- Prompt
No image is to be carried over; reproduce the rest of the listing word for word.

*** Raw data ***

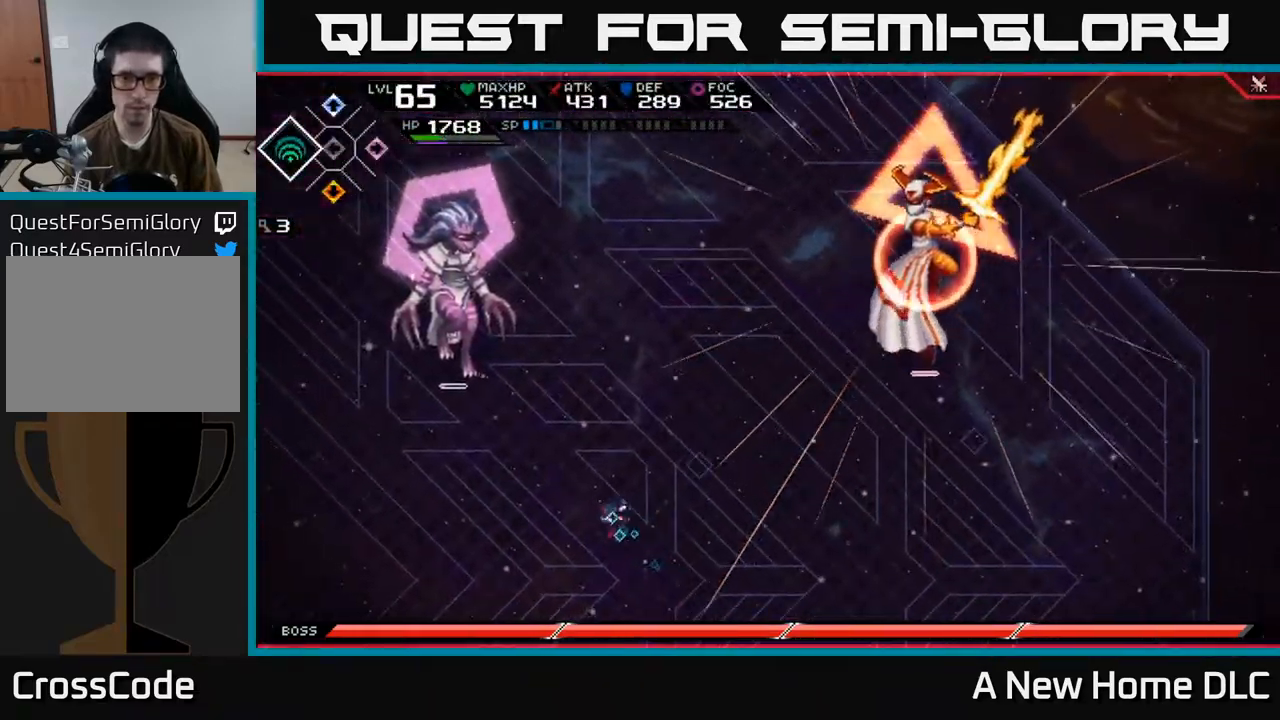
{"buttons": ["L1"], "left_stick": "up", "right_stick": "center", "events": [[167, "left_stick", "up"], [200, "L1", "down"], [350, "L1", "up"], [434, "L1", "down"]]}
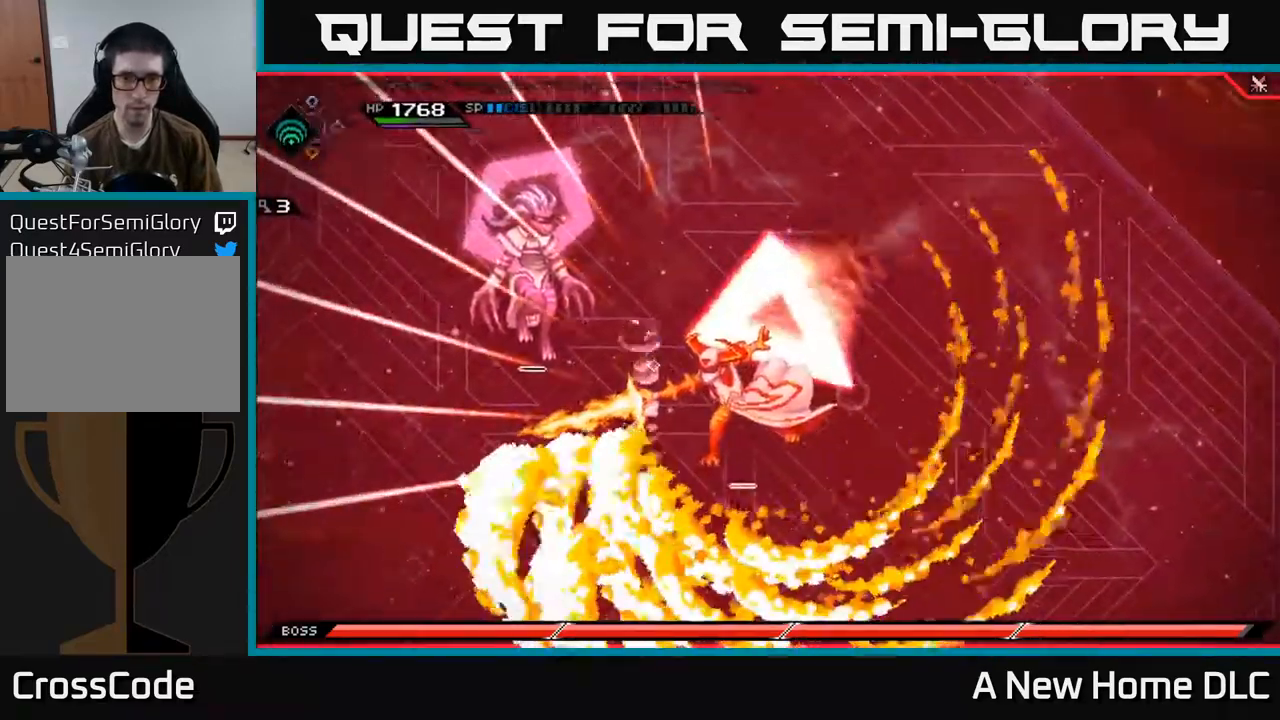
{"buttons": [], "left_stick": "left", "right_stick": "center", "events": [[17, "L1", "up"], [300, "left_stick", "left"], [400, "X", "down"], [467, "X", "up"]]}
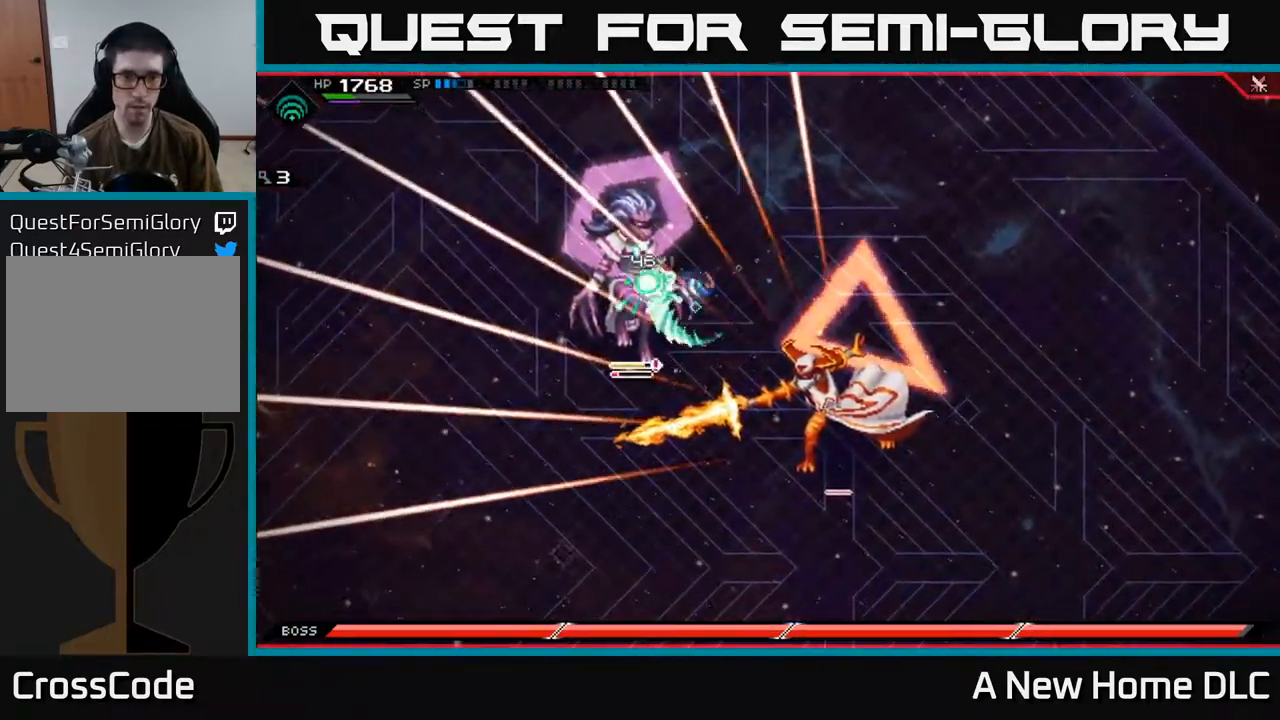
{"buttons": ["L1"], "left_stick": "up", "right_stick": "center", "events": [[84, "X", "down"], [151, "X", "up"], [184, "left_stick", "up"], [218, "L1", "down"], [318, "left_stick", "up-right"], [351, "L1", "up"], [451, "left_stick", "up"], [484, "L1", "down"]]}
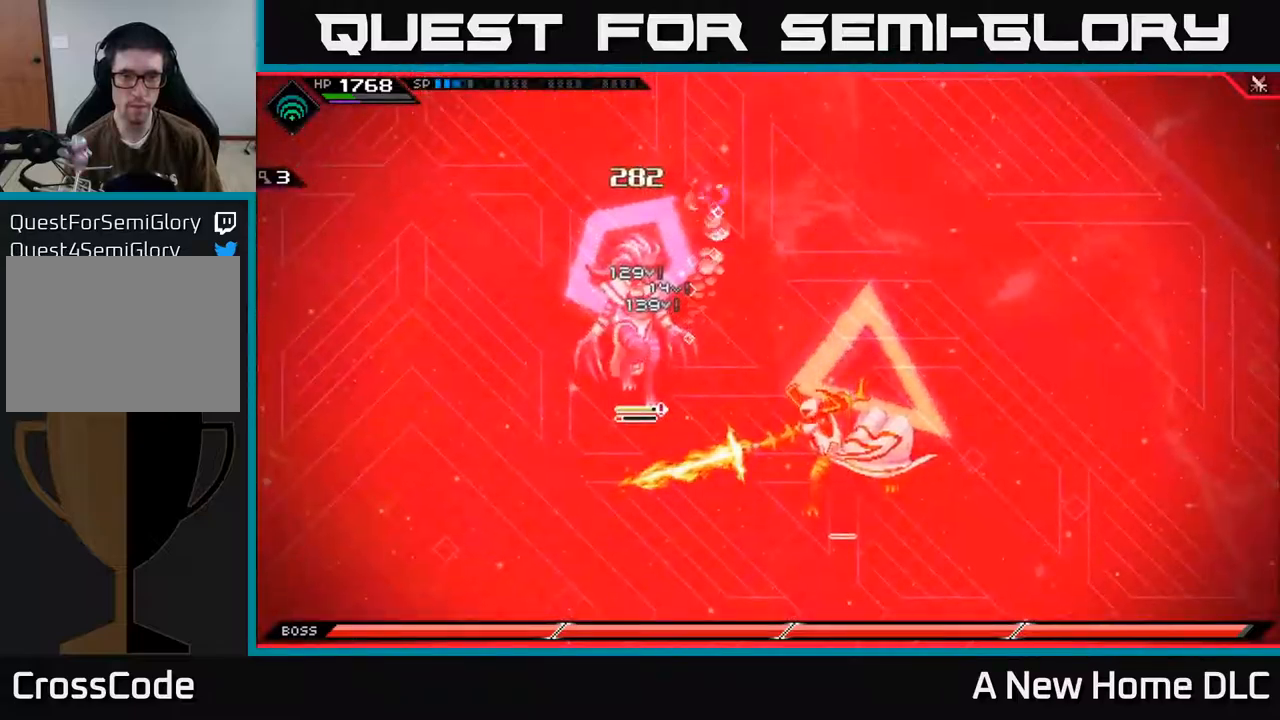
{"buttons": [], "left_stick": "down", "right_stick": "center", "events": [[17, "left_stick", "up-left"], [117, "L1", "up"], [134, "left_stick", "down-left"], [350, "left_stick", "down"], [384, "L1", "down"], [500, "L1", "up"]]}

***

- Your response
{"buttons": ["L1"], "left_stick": "up", "right_stick": "center", "events": [[167, "left_stick", "up"], [200, "L1", "down"], [350, "L1", "up"], [434, "L1", "down"]]}
{"buttons": [], "left_stick": "left", "right_stick": "center", "events": [[17, "L1", "up"], [300, "left_stick", "left"], [400, "X", "down"], [467, "X", "up"]]}
{"buttons": ["L1"], "left_stick": "up", "right_stick": "center", "events": [[84, "X", "down"], [151, "X", "up"], [184, "left_stick", "up"], [218, "L1", "down"], [318, "left_stick", "up-right"], [351, "L1", "up"], [451, "left_stick", "up"], [484, "L1", "down"]]}
{"buttons": [], "left_stick": "down", "right_stick": "center", "events": [[17, "left_stick", "up-left"], [117, "L1", "up"], [134, "left_stick", "down-left"], [350, "left_stick", "down"], [384, "L1", "down"], [500, "L1", "up"]]}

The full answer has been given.